* _Reading text_:
Patience as a Romantic Virtue
The willingness to wait, to remain present without demanding acknowledgment, sits at the center of the song's emotional world. This is not a passive resignation but an active choice, a decision to value the other person's wellbeing above the immediate satisfaction of one's own desires. In the context of early-1960s popular music, when the grammar of the love song was still largely shaped by pursuit and declaration, a lyric built around patient availability rather than urgent desire stood out for its emotional maturity. Don Robertson's songwriting here demonstrated an understanding of love's quieter registers, the ones that sustain rather than ignite.
The Voice and the Message Together
Elvis's recorded vocal from the 1961 sessions carries a gentleness that suits the lyric's emotional tone precisely. The restraint in the performance, the absence of the theatrical vocal gestures he was capable of deploying, reads as a choice: the sentiment calls for sincerity rather than display, and the delivery honors that requirement. There is an intimacy to the track that suggests a conversation rather than a performance, which is exactly what the lyric demands. The song is being addressed to a specific person, not to a crowd.
The Cultural Moment and Its Romantic Ideals
The early 1960s in American popular culture were characterized by a set of romantic ideals that placed a high value on constancy and devotion. The popular songs of the era, across genre lines, returned repeatedly to themes of faithfulness, of love as something sustained through time rather than ignited in a single moment. There's Always Me participates fully in that tradition, offering a vision of romantic commitment as something expressed through presence rather than grand gesture. The fact that the recording reached listeners in 1967, when those values were being actively contested by the counterculture, gave it a slightly retrospective quality, a reminder of a set of emotional assumptions that were in the process of being renegotiated.

* _Listed records_:
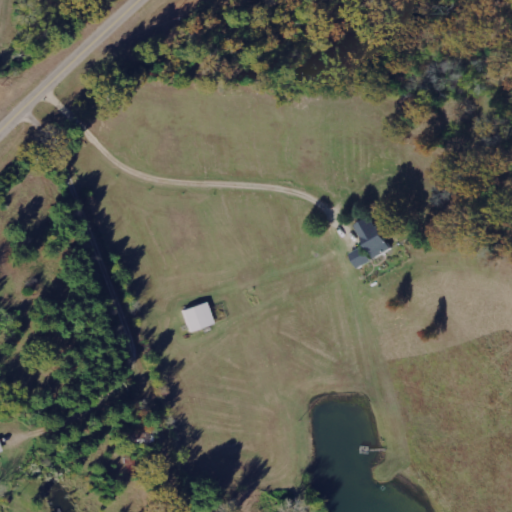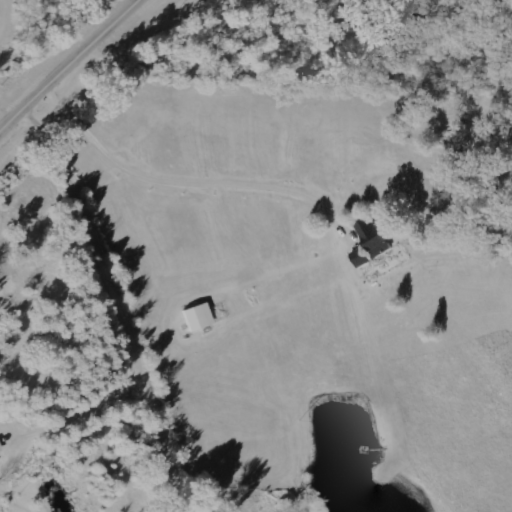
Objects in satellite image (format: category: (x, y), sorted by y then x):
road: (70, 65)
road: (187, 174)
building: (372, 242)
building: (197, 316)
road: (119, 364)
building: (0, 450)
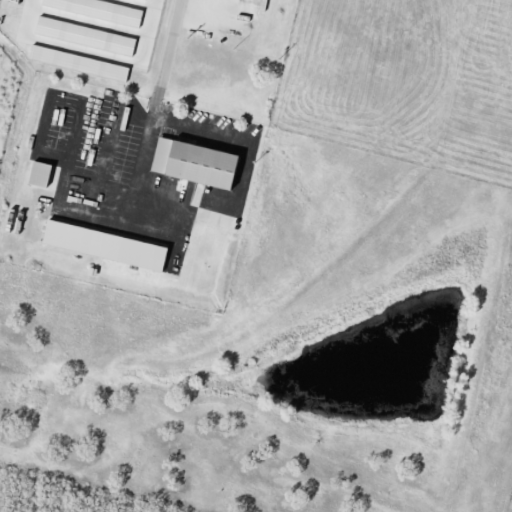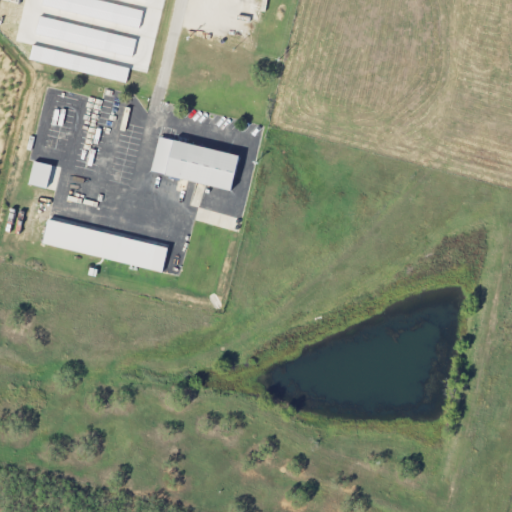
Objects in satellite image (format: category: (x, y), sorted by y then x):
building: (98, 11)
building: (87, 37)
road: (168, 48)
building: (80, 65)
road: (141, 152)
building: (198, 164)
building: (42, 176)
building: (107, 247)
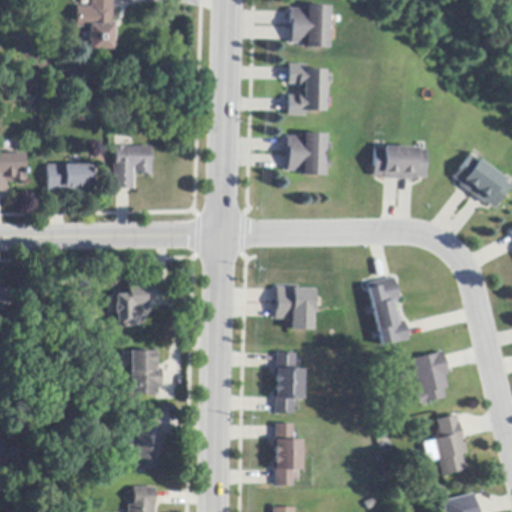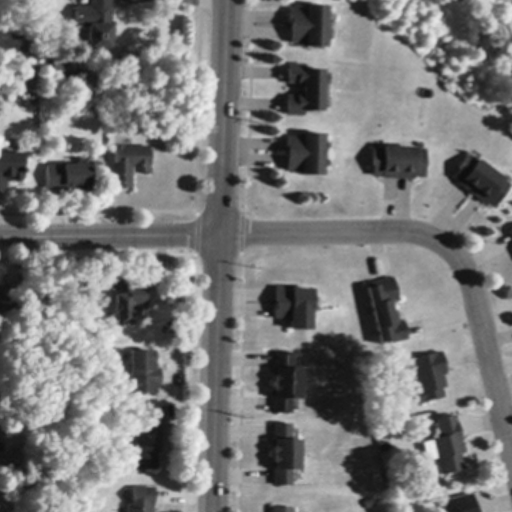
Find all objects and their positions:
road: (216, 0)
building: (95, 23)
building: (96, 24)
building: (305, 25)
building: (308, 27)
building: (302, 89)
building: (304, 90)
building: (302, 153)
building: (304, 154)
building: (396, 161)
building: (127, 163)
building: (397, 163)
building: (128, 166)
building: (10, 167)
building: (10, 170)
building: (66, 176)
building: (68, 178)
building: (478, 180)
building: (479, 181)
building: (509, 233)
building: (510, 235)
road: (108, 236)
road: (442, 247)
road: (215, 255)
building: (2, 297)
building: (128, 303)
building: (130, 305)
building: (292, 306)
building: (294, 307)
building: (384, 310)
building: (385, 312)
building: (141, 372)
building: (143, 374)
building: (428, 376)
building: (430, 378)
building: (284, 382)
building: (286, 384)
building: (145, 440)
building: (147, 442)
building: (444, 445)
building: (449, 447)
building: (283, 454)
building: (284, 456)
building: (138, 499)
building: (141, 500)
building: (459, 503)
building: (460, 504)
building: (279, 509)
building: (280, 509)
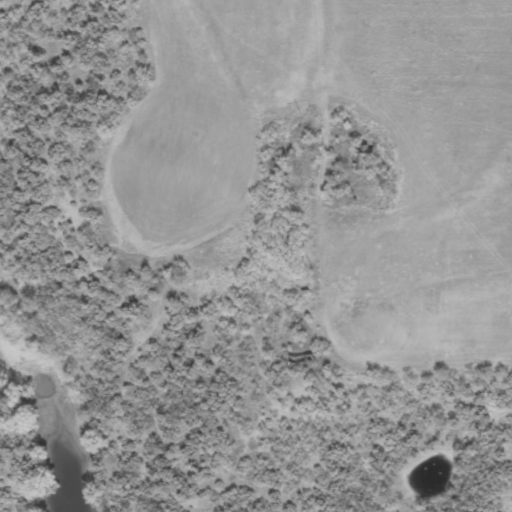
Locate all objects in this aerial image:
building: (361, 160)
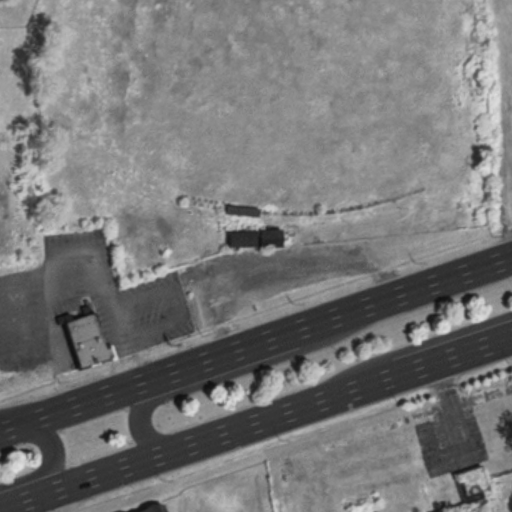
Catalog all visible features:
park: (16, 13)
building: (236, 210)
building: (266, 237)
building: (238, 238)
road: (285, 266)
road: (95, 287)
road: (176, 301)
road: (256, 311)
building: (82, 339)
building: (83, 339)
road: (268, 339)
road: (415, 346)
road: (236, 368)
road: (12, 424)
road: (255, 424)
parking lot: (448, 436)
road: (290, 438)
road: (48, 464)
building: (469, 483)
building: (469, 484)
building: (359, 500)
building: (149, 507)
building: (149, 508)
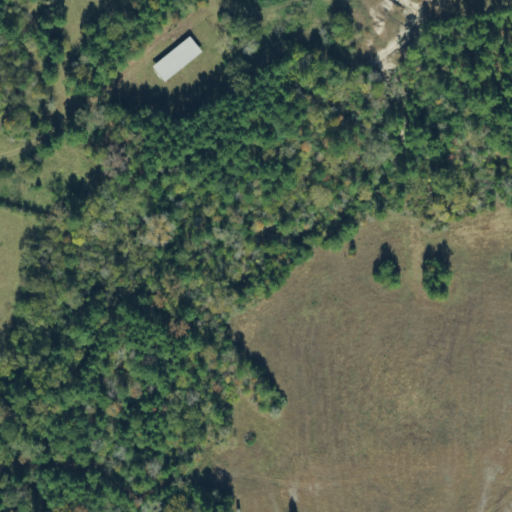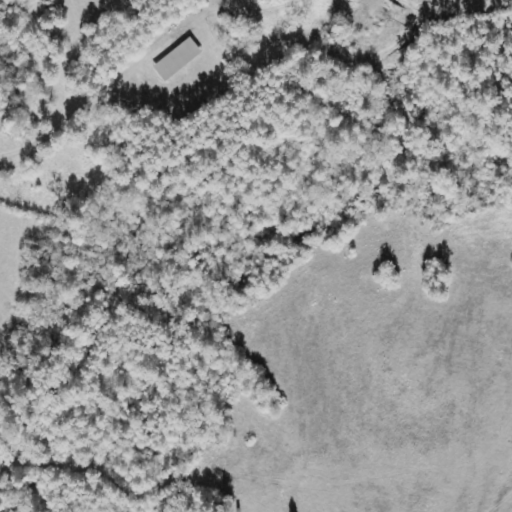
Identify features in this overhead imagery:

* _Problems and tasks_:
[A] According to the commentary on "There's Always Me," who wrote the song?
[B] From the commentary on "There's Always Me," extract the passage starting at "Patience as a" and ending at "rather than ignite.".
[C] Extend the commentary on "There's Always Me" by continuing it from its final sentence.

* _Answers below_:
[A] Don Robertson.

[B]
Patience as a Romantic Virtue
The willingness to wait, to remain present without demanding acknowledgment, sits at the center of the song's emotional world. This is not a passive resignation but an active choice, a decision to value the other person's wellbeing above the immediate satisfaction of one's own desires. In the context of early-1960s popular music, when the grammar of the love song was still largely shaped by pursuit and declaration, a lyric built around patient availability rather than urgent desire stood out for its emotional maturity. Don Robertson's songwriting here demonstrated an understanding of love's quieter registers, the ones that sustain rather than ignite.

[C]
What the Quiet Songs Tell Us
The quieter entries in any great singer's catalog often reveal things about their range and instincts that the showpiece recordings obscure. There's Always Me is one of those entries for Elvis, a record that demonstrates his ability to inhabit sentiment without inflating it, to trust a lyric's own emotional weight rather than pressing the voice into the foreground. For listeners who know him primarily through the dramatic performances and the stadium-scale recordings, this smaller, more intimate document offers a different angle on the same instrument. The love being described in the song is the kind that does not require an audience. The song, at its best, feels the same way.